Hong Kong's Hang Seng index futures were at 23,962, also higher than HSI's last close of 23,594.21.
South Korea's consumer inflation for February rose 2% year on year, more than Reuters estimates of a 1.95% increase, and slower than the 2.2% gain in January.
The White House on Wednesday announced a one-month delay on tariffs for automakers whose vehicles comply with the United States-Mexico-Canada Agreement. White House spokesperson Karoline Leavitt also said that Trump was "open" to additional tariff exemptions beyond the pause on auto levies.
Overnight in the U.S., the three major averages closed higher. The Dow Jones Industrial Average rebounded 485.60 points, or 1.14%, to finish at 43,006.59, regaining ground after plunging more than 1,300 points over the last two sessions. The S&P 500 added 1.12% to 5,842.63, while the Nasdaq Composite climbed 1.46% to 18,552.73.
—CNBC's Lisa Kailai Han and Alex Harring contributed to this report.
Stocks finish higher
Stocks ended Wednesday's turbulent session in the green after a significant afternoon rally.
The Nasdaq Composite led the three major indexes with a 1.5% jump. The Dow and S&P 500 each climbed 1.1%.
— Alex Harring
Trump's auto tariff extension helped reverse 'selling frenzy,' says SimCorp's Brown
New Kia vehicles at the Port of Tacoma in Tacoma, Washington, US, on Tuesday, March 4, 2025.
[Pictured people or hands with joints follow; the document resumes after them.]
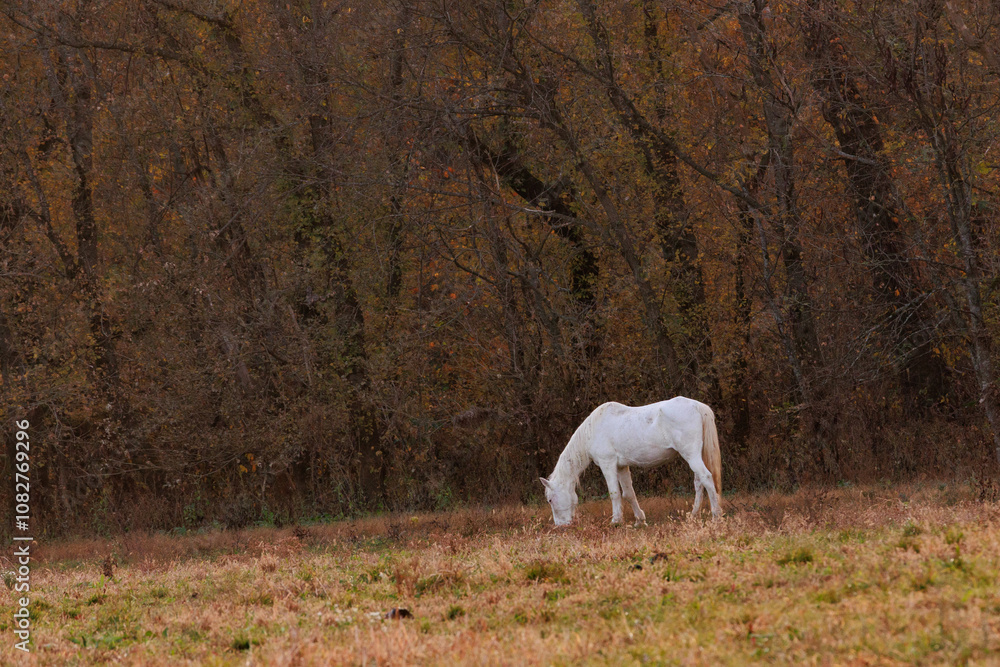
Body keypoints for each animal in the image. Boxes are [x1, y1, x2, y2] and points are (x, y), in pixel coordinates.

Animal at [539, 397, 722, 526]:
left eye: (550, 500)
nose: (561, 526)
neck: (593, 429)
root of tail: (698, 406)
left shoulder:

David Ryder | Bloomberg | Getty Images
The White House's announcement on Wednesday of tariff exemptions for auto makers helped reverse this week's market downturn, according to Melissa Brown, managing director of investment decision research at SimCorp.
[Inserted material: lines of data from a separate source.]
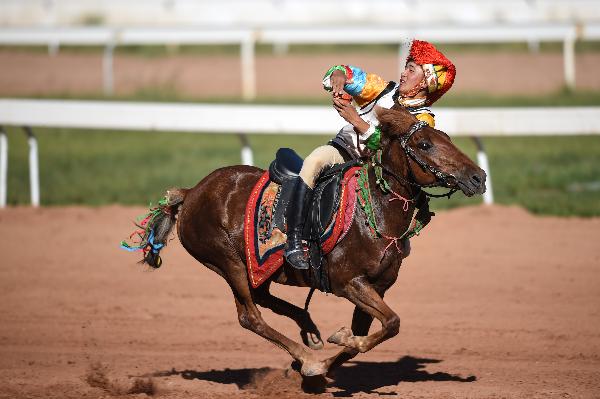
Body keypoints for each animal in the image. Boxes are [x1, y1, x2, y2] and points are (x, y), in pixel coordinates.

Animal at [127, 105, 488, 382]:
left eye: (447, 139)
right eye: (425, 144)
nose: (478, 177)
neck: (372, 213)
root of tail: (190, 193)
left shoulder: (377, 288)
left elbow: (370, 334)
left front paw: (327, 360)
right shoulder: (349, 282)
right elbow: (391, 323)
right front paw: (322, 358)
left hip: (258, 267)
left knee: (264, 298)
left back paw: (308, 331)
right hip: (228, 262)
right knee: (250, 316)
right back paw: (303, 352)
"Investors have wanted to view the tariff threat as just that, a threat meant as a negotiating tactic, not one that would actually be implemented," Brown said. "As the deadline for Canadian and Mexican tariffs drew closer, markets became concerned and reacted with a sharp sell-off. ... But, today, as the government announced potential agreements and relief for certain sectors, the selling frenzy started to reverse."
"The one thing that seems clear is that uncertainty for investors will continue," Brown added. "What we say today may be obsolete by tomorrow."